Conn's, Inc. Earnings: Can the Electronics Retailer Bounce Back?

Conn's stock plunged after last quarter's earnings report. Can the company rebound?

May 30, 2014 at 4:20PM

On Monday Conn's (NASDAQ:CONN) will release its quarterly report, and investors are nervously waiting to see if the electronics and appliance retailer can improve on its poor performance last quarter. Even as big-box electronics giant Best Buy (NYSE:BBY) saw similar disappointment in its holiday quarter results, Conn's faces the challenge of greater competition from Lowe's (NYSE:LOW) and other home-improvement chains cashing in on the recovery in the housing market.

Conn's plays an important niche role in the electronics and appliance retail space, as it aims at a more narrowly focused customer base than either Lowe's or Best Buy.
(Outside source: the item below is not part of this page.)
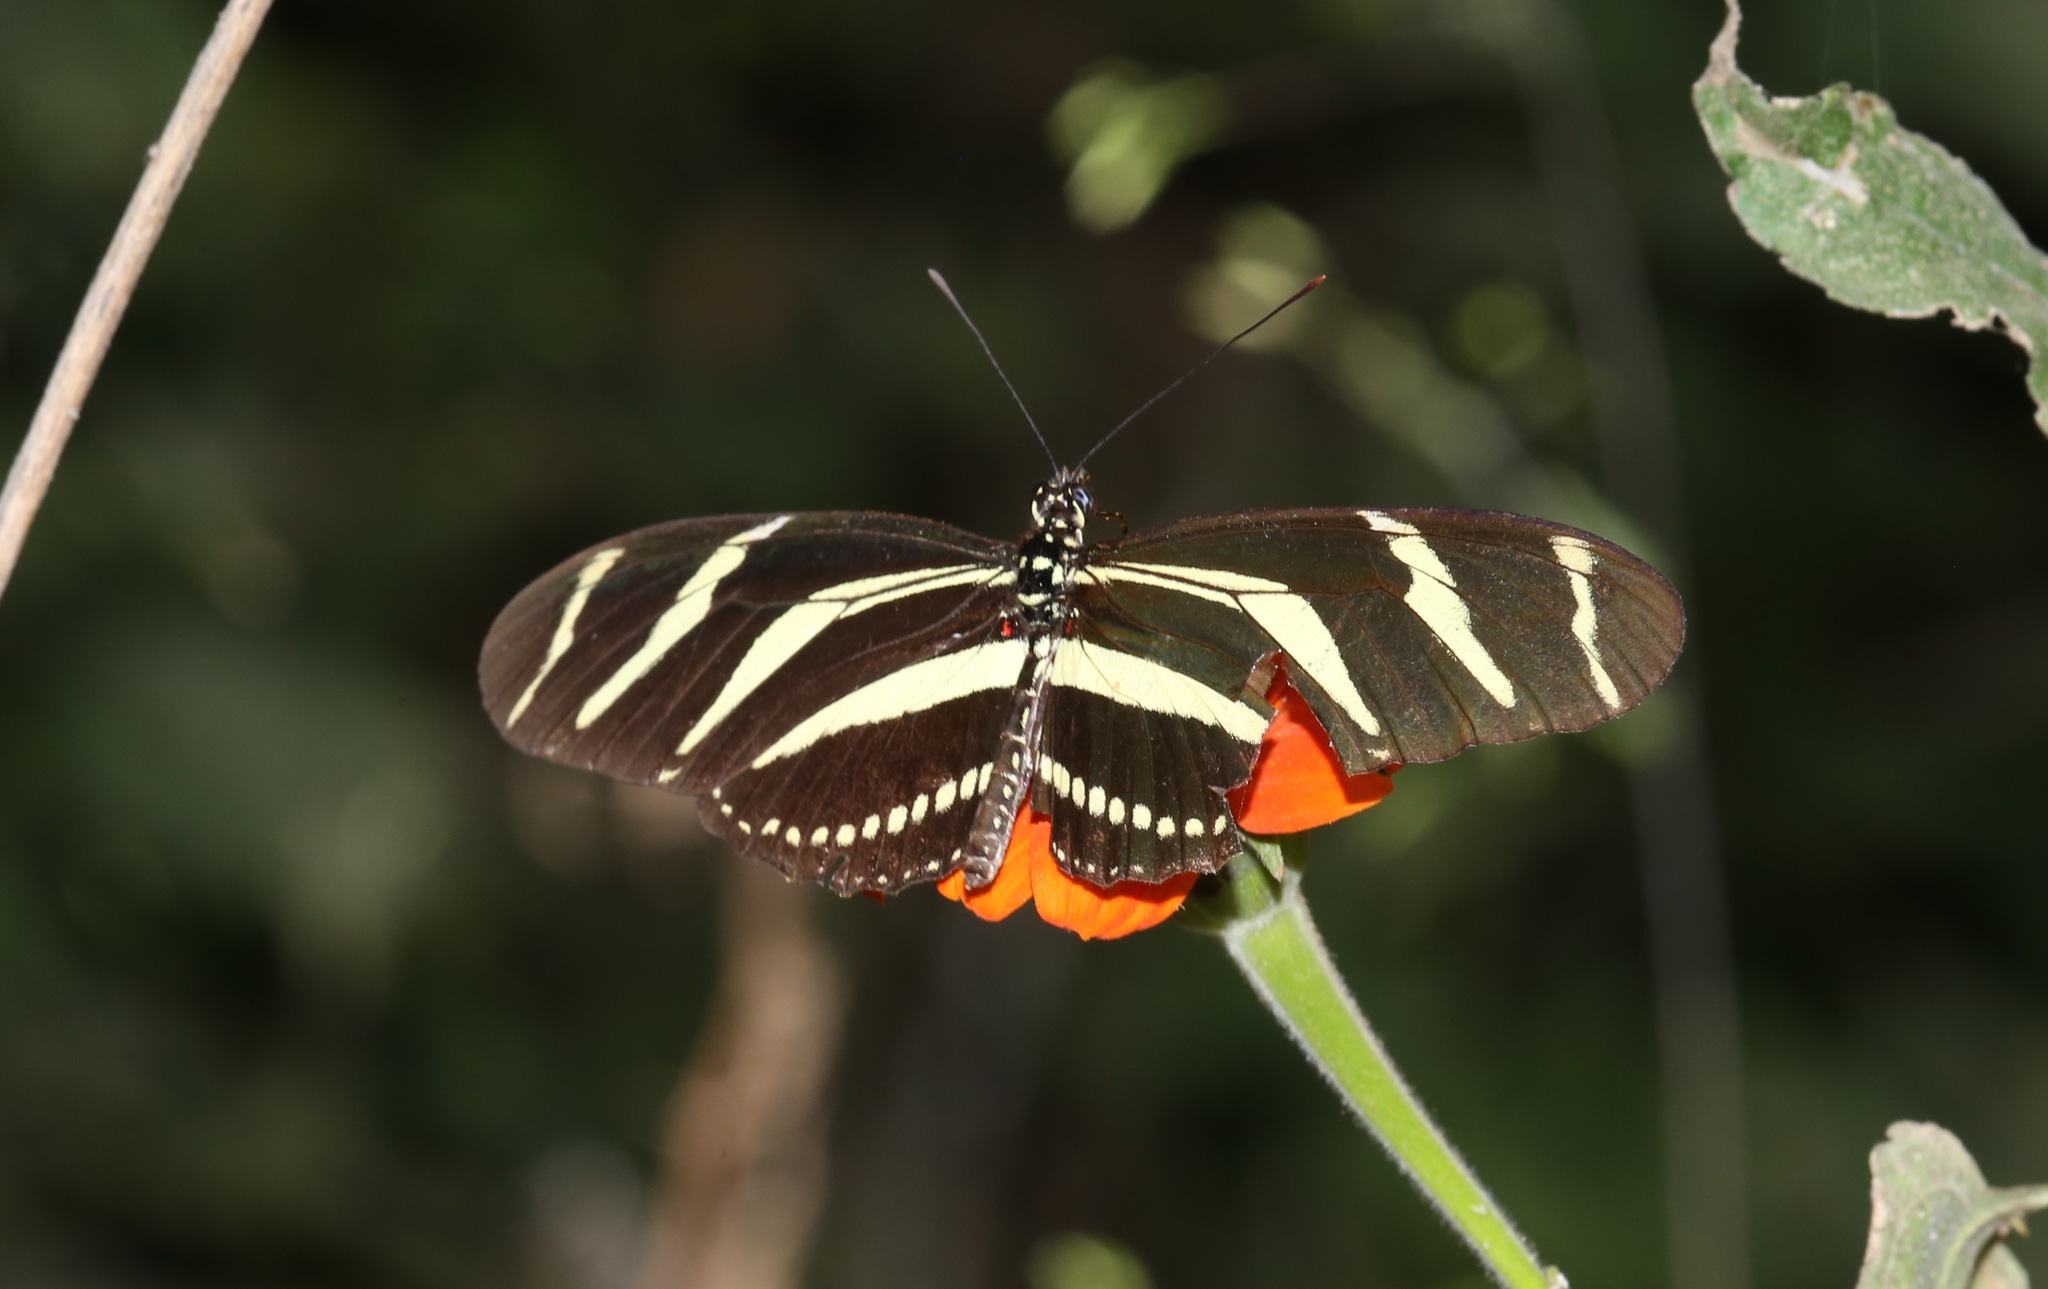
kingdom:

In particular, Conn's benefits greatly from providing in-store financing for many of the products it sells, and when times are good for the low- and middle-income consumers who can't necessarily get credit from outside sources, Conn's can see big earnings growth from serving that market. Yet the strategy also means that Conn's faces credit risk. Let's take an early look at what's been happening with Conn's over the past quarter and what we're likely to see in its report.

Source: Conn's.

Stats on Conn's

Analyst EPS Estimate


Change From Year-Ago EPS


Revenue Estimate

$328.52 million

Change From Year-Ago Revenue


Earnings Beats in Past 4 Quarters


Source: Yahoo! Finance.

Can Conn's earnings pick up steam?
In recent months, investors have had mixed views of Conn's earnings, raising April-quarter estimates by $0.04 per share but cutting full-year projections both this year and next by modest amounts. The stock has bounced back sharply from its losses earlier in the year, rising 35% since late February even though it still trades far below where Conn's started the year.
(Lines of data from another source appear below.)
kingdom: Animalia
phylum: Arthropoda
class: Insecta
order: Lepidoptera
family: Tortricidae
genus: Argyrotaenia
Conn's fourth-quarter results caused consternation even before the quarterly earnings report officially came out, as the company's stock tanked after giving preliminary guidance that disappointed shareholders. Conn's warned that adjusted earnings per share would come in 15% to 20% below what investors were expecting, and it gave negative guidance for the current fiscal year that fell 8% to 15% below consensus views. Conn's argued that high delinquency rates among its customers were partially to blame for the shortfall, and weak demand signaled that its customer base didn't have the capacity to spend as much as the company would have liked. Those results were consistent with what Best Buy showed in its holiday quarter, especially given all the promotional activity from other players in the electronics space.

By the time Conn's actually made its report, though, investors had gotten more comfortable with the company. Even though earnings and revenue were weak as expected, Conn's was somewhat more upbeat about the creditworthiness of its customers, and shares soared as a result. The ability to extend credit is a key differentiator for Conn's versus Best Buy, Lowe's, and other companies, as Conn's has traditionally served customers who wouldn't be able to get financing elsewhere.

Conn's also stands to gain from continued strength in the housing market. Just as Lowe's and other home-improvement specialists have ridden higher home prices to success, so too does Conn's have the potential to bolster its own revenue as shoppers get more comfortable spending on their homes with appliances, electronics, and other accessories to improve their standards of living.

In the Conn's earnings report, watch to see if the company can sustain its marked-down guidance for the full fiscal year. If its customers' credit continues to get healthier, then Conn's could have more room to run higher.